Text shown:
:::::
In order to develop a large and well-structured dataset, techniques such as image enhancement [15], image tiling/cropping/zooming [28], and automatic image labelling using DarkMark were used. We applied gamma correction to each piece of footage to reduce the degradation caused by the sunlight within the footage, and an example of this was presented in Figure 5.

Another technique that was originally not introduced into our dataset would be to include flip data augmentation. This would better assist the model to minimize any margin of error of any possible missing detections. This parameter works best if the objects are mirrored on both sides, left and right. As mentioned in earlier sections, we retrieved data in suburban environments located at Koronisia, Nisida Kamakia (GPS Pin), and Balla (GPS Pin) in the wetlands of Amvrakikos in the Logarou and Tsoukaliou Lagoons. During the surveillance of the wildlife, the drone’s approach to the Pelecanus crispus colonies [29,30] was carefully planned by highly qualified personnel of the management unit of Acheloos Valley and Amvrakikos Gulf Protected area to minimise the disturbance of the birds, following the methodology outlined below: (a) The drone maintained an altitude of 70 m above the surface of the lagoon during the flight from the starting point to the breeding islands. (b) As the drone approached the colony, it gradually descended from 70 m to a height of 50 m, ensuring continuous telescopic surveillance of the bird colonies and avoiding disturbance. (c) At a minimum height of 30 m above the colony, the drone conducted horizontal runs to capture visual material, ensuring no disturbance was observed in the colony. (d) Upon completing the data collection above the colony, the drone began a gradual climb, slowly ascending to a height of 70 m. At this point, it was ready to follow its flight plan back to its operator. This approach prioritised the well-being of the Pelecanus crispus colonies, ensuring minimal disruption while obtaining valuable visual material for the study.
:::::
Dataset excerpts:
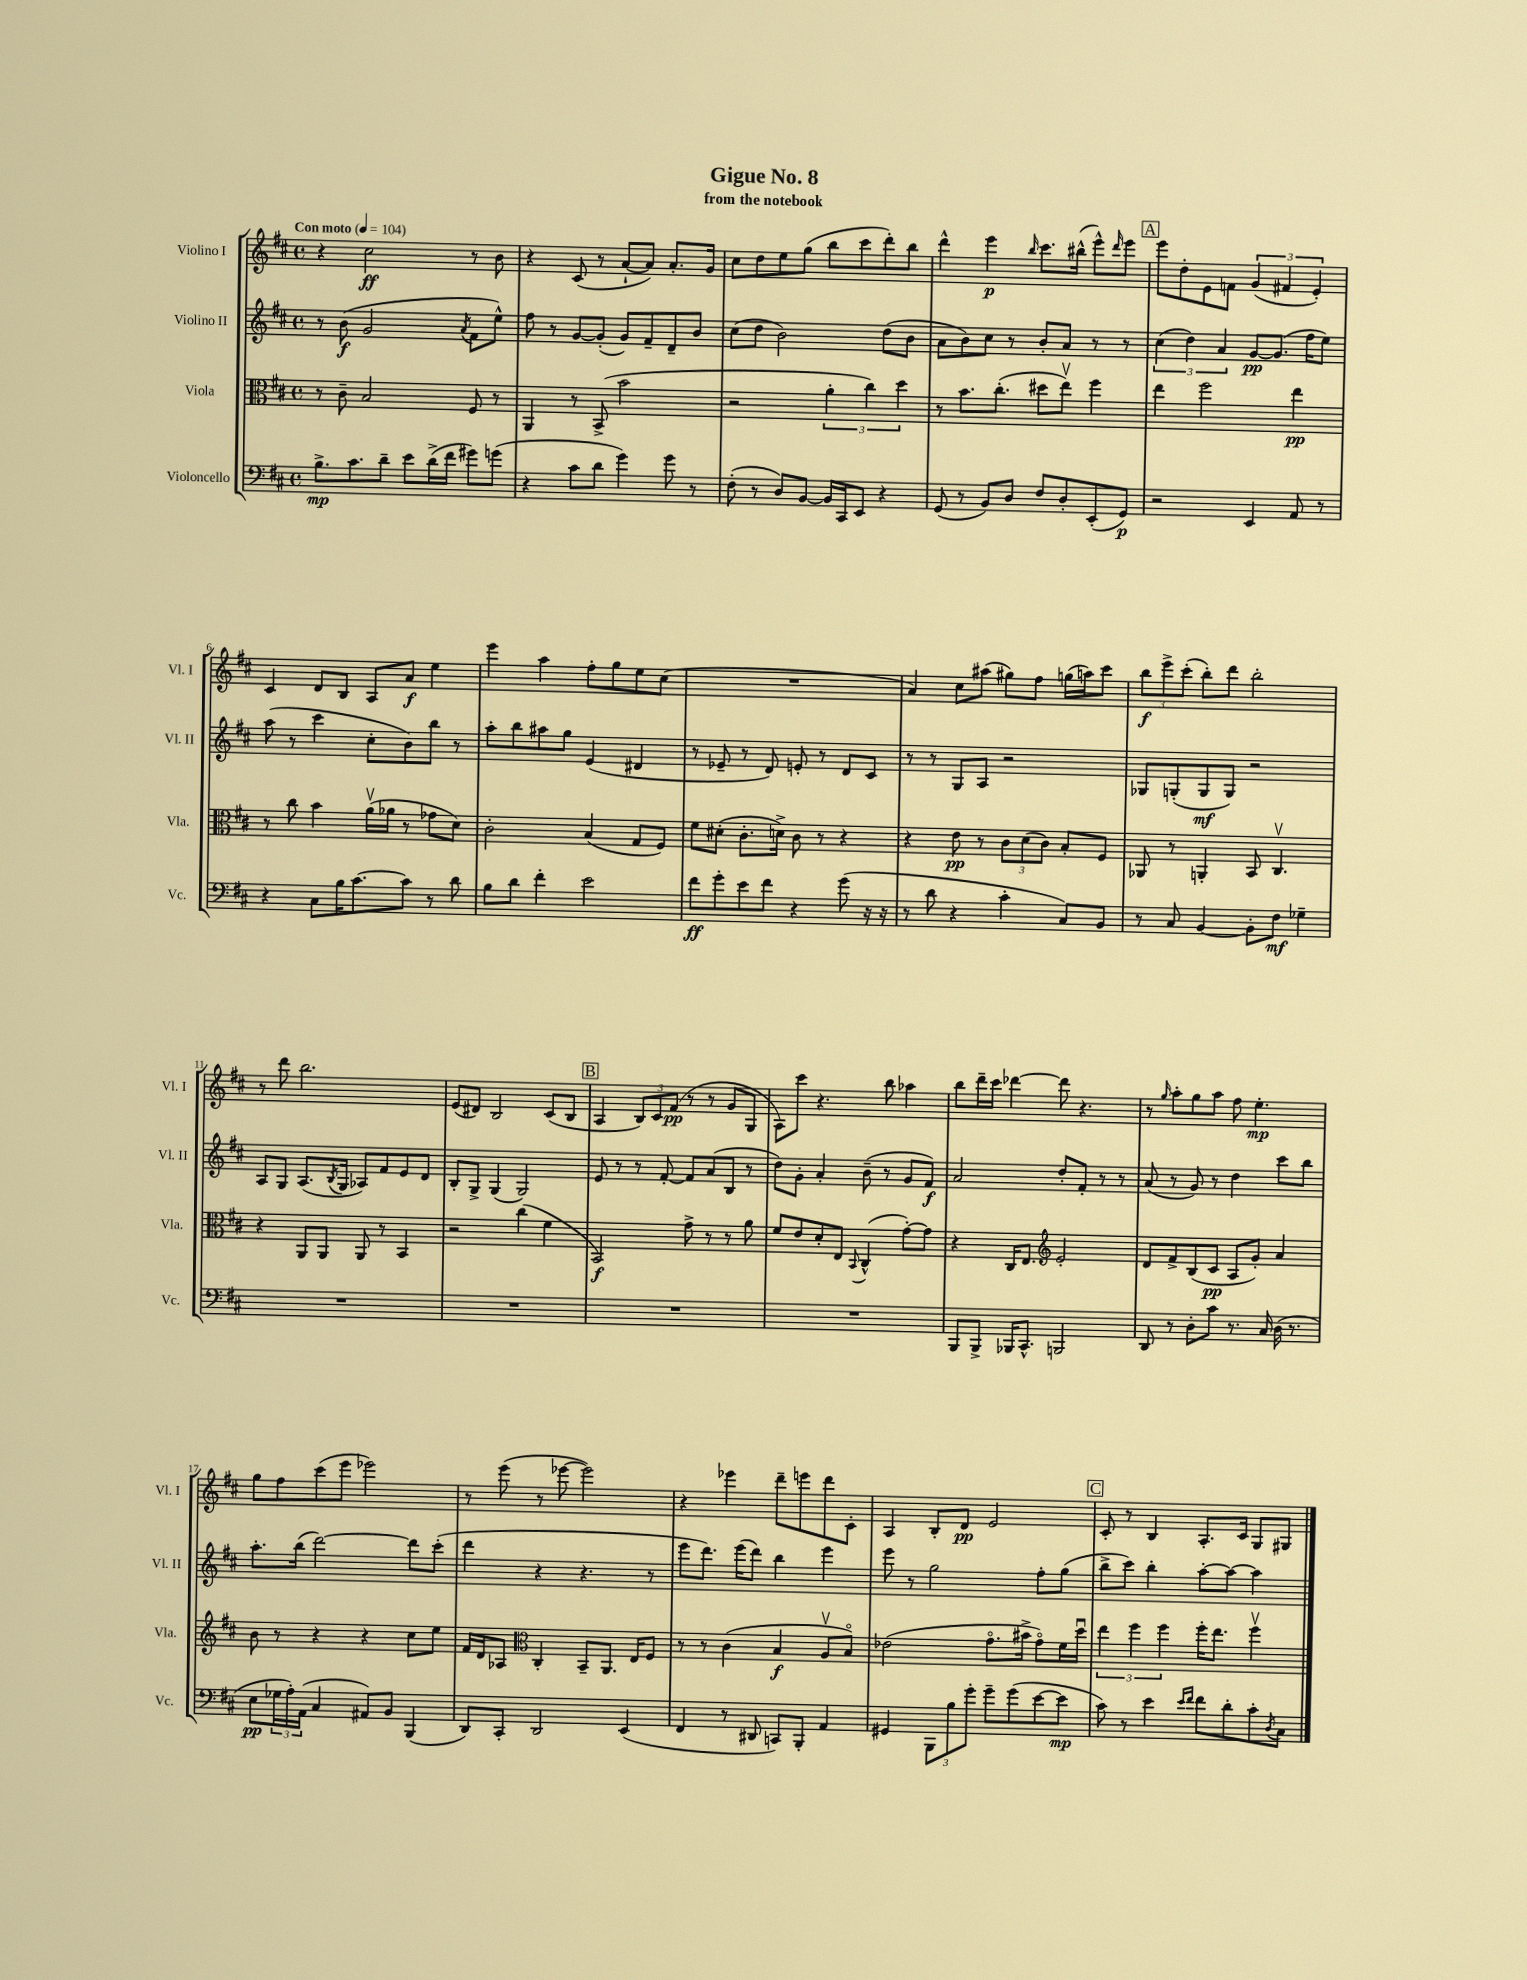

**kern	**kern	**kern	**kern
*staff4	*staff3	*staff2	*staff1
*clefF4	*clefC3	*clefG2	*clefG2
*k[f#c#]	*k[f#c#]	*k[f#c#]	*k[f#c#]
*M4/4	*M4/4	*M4/4	*M4/4
*met(c)	*met(c)	*met(c)	*met(c)
*MM104	*MM104	*MM104	*MM104
8.B^	8r	8r	4r
.	8c#~	(8b	.
8.c#	.	.	.
.	2B	2g	2cc#
8d~	.	.	.
8e	.	.	.
(16d^	.	.	.
16f#	.	.	.
.	.	8qa	.
8g#)	8F#	8f#	8r
(8g	8r	8ee^^)	8b
=	=	=	=
4r	4AA	8ff#	4r
.	.	8r	.
8c#	8r	[8g	(8c#
8d	(8BB^	(8g']	8r
4g)	2b	8g)	[8a`
.	.	8f#~	8a])
8g	.	8d~	8.a'
8r	.	8b	.
.	.	.	16g
=	=	=	=
(8F#'	2r	(8cc#	8cc#
8r	.	8dd	8dd
8D)	.	2b)	8ee
[8BB	.	.	(8gg
16BB]	6a'	.	8bb
16CC#	.	.	.
8EE	.	.	8ccc#
.	6cc#)	.	.
4r	.	(8dd	8ddd')
.	6dd	.	.
.	.	8b	8bb
=	=	=	=
(8GG	8r	8a	4ddd^^
8r	8.b	8b)	.
8BB)	.	8cc#	4eee
.	(8.cc#'	.	.
8D	.	8r	.
.	.	.	16qqbb
8F#	8dd#	8b'	8.ccc#
8D'	8eev)	8a	.
.	.	.	(16bb#^^
(8EE'	4ff#	8r	8eee^^)
.	.	.	16qqddd
8GG)	.	8r	8eee
=	=	=	=
2r	4ee	(6cc#	8eee
.	.	.	8dd'
.	.	6dd)	.
.	2ff#	.	8e
.	.	6a	.
.	.	.	8f
4EE	.	[8g	(6g
.	.	(8.g]	.
.	.	.	6f#
8AA	4ee	.	.
.	.	16ff#	.
.	.	.	6e')
8r	.	8ee)	.
=	=	=	=
4r	8r	(8aa	4c#
.	8cc#	8r	.
8C#	4b	4ccc#	8d
16B	.	.	8B
[8.c#	.	.	.
.	(16av	8cc#'	8A
.	16a-	.	.
8c#]	8r	8b)	8a
8r	8g-	8bb	4ee
8d	8d)	8r	.
=	=	=	=
8B	2c#'	8aa'	4eee
8d	.	8bb	.
4f#'	.	8aa#	4aa
.	.	8gg	.
2e	(4B	(4e	8ff#'
.	.	.	8gg
.	8G	4d#	8ee
.	8F#)	.	(8cc#
=	=	=	=
8f#	8f#	8r	1r
8g'	(8d#'	8e-~	.
8e	8.c#'	8r	.
8f#	.	8d)	.
.	16d^)	.	.
4r	8c#	8e'	.
.	8r	8r	.
(8g	4r	8d	.
16r	.	8c#	.
16r	.	.	.
=	=	=	=
8r	4r	8r	4a)
8d	.	8r	.
4r	8e	8G	8cc#
.	8r	8A	(8aa#
4c#'	12c#	2r	8gg#)
.	(12d	.	.
.	.	.	8ff#
.	12c#)	.	.
8C#)	8B'	.	(16gg
.	.	.	16aa)
8BB	8F#	.	8ccc#
=	=	=	=
8r	8AA-	8G-	12bb
.	.	.	12eee^
8C#	8r	(8G'	.
.	.	.	(12ccc#'
[4BB	4AA'	8G	8bb')
.	.	8G)	8ddd
8BB']	8BB	2r	2bb'
8F#	4.C#v	.	.
4G-~	.	.	.
=	=	=	=
1r	4r	8A	8r
.	.	8G	8ddd
.	8AA	(8.A	2.bb
.	8AA	.	.
.	.	8qB	.
.	.	16G	.
.	8AA	8A-)	.
.	8r	8f#	.
.	4BB	8e	.
.	.	8d	.
=	=	=	=
1r	2r	8B'	(8e
.	.	8G^	8d#)
.	.	(4G	2B
.	(4cc#	2G)	.
.	4f#	.	(8c#
.	.	.	8B
=	=	=	=
1r	2BB)	8e	4A
.	.	8r	.
.	.	8r	12B)
.	.	.	12c#
.	.	[8f#'	.
.	.	.	(12f#
.	8g^	8f#]	8r
.	8r	(8a	8r
.	8r	8B	8g
.	8a	8r	8G
=	=	=	=
1r	8f#	8dd)	8A)
.	8e	8g'	8ccc#
.	8d'	4a'	4.r
.	8E	.	.
.	8qqBB	.	.
.	(4C#^^	(8b~	.
.	.	8r	8bb
.	[8g')	8g	4aa-
.	8g]	8f#)	.
=	=	=	=
8BBB	4r	2a	8bb
8BBB^	.	.	16ddd~
.	.	.	16ccc#
16BBB-	16C#	.	[4ddd-
8.CC#^^	8.E	.	.
*	*clefG2	*	*
2BBB	2e'	8dd'	8ddd-]
.	.	8f#'	4.r
.	.	8r	.
.	.	8r	.
=	=	=	=
8DD	8d	(8a	8r
.	.	.	16qqgg
8r	8f#^	8r	8aa'
8D'	(8B	8g)	8gg
8c#	8c#	8r	8aa
8.r	8A	4dd	8ff#
.	8g')	.	4.ee'
16C#	.	.	.
(16D	4a	8ccc#	.
8.r	.	.	.
.	.	8bb	.
=	=	=	=
8E	8b	8.aa'	8gg
24G-	8r	.	8ff#
24A')	.	.	.
.	.	(16bb	.
(24AA	.	.	.
4C#	4r	[2ddd)	(8ccc#
.	.	.	8eee
8AA#)	4r	.	2eee-)
8BB	.	.	.
(4BBB	8cc#	8ddd]	.
.	8ee	(8ccc#'	.
=	=	=	=
8DD)	16f#	4ddd	8r
.	16d	.	.
8CC#'	8A-	.	(8eee
*	*clefC3	*	*
2DD	4C#'	4r	8r
.	.	.	[8eee-
.	8BB~	4.r	2eee-])
.	8.AA	.	.
(4EE	.	.	.
.	16E	.	.
.	8F#	8r	.
=	=	=	=
4FF#	8r	8eee	4r
.	8r	8.ddd)	.
8r	(4c#	.	4eee-
.	.	(16eee	.
8DD#	.	8ddd)	.
8CC)	4B	4bb	8ddd~
8BBB'	.	.	8eee
4AA	8Av	4eee	8ddd
.	8Bo)	.	8c#'
=	=	=	=
4GG#	(2e-	8eee	4A
.	.	8r	.
12BBB	.	2gg	8B'
12B	.	.	.
.	.	.	8d
12g'	.	.	.
8g~	8.go	.	2e
(8g	.	.	.
.	16b#^	.	.
[8e	8go)	8ff#'	.
8e]	16f#	(8gg	.
.	16ddu	.	.
=	=	=	=
8c#)	6ee	8bb^	8c#'
8r	.	8ccc#)	8r
.	6ff#	.	.
4e	.	4bb'	4B
.	6ff#	.	.
16qqe	.	.	.
16qqf#	.	.	.
8f#	16ff#'	[8aa'	8.A'
.	8.ee	.	.
8d'	.	8aa_	.
.	.	.	16c#
8c#'	4ff#v	4aa]	8G
8qD	.	.	.
8C#	.	.	8G#
==	==	==	==
*-	*-	*-	*-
:::::
What the exercise asks: From the passage on the drone survey of the pelican colonies, reproduce word for word the part starting with "In order to" and going on through "in Figure 5.".

Solution below:
In order to develop a large and well-structured dataset, techniques such as image enhancement [15], image tiling/cropping/zooming [28], and automatic image labelling using DarkMark were used. We applied gamma correction to each piece of footage to reduce the degradation caused by the sunlight within the footage, and an example of this was presented in Figure 5.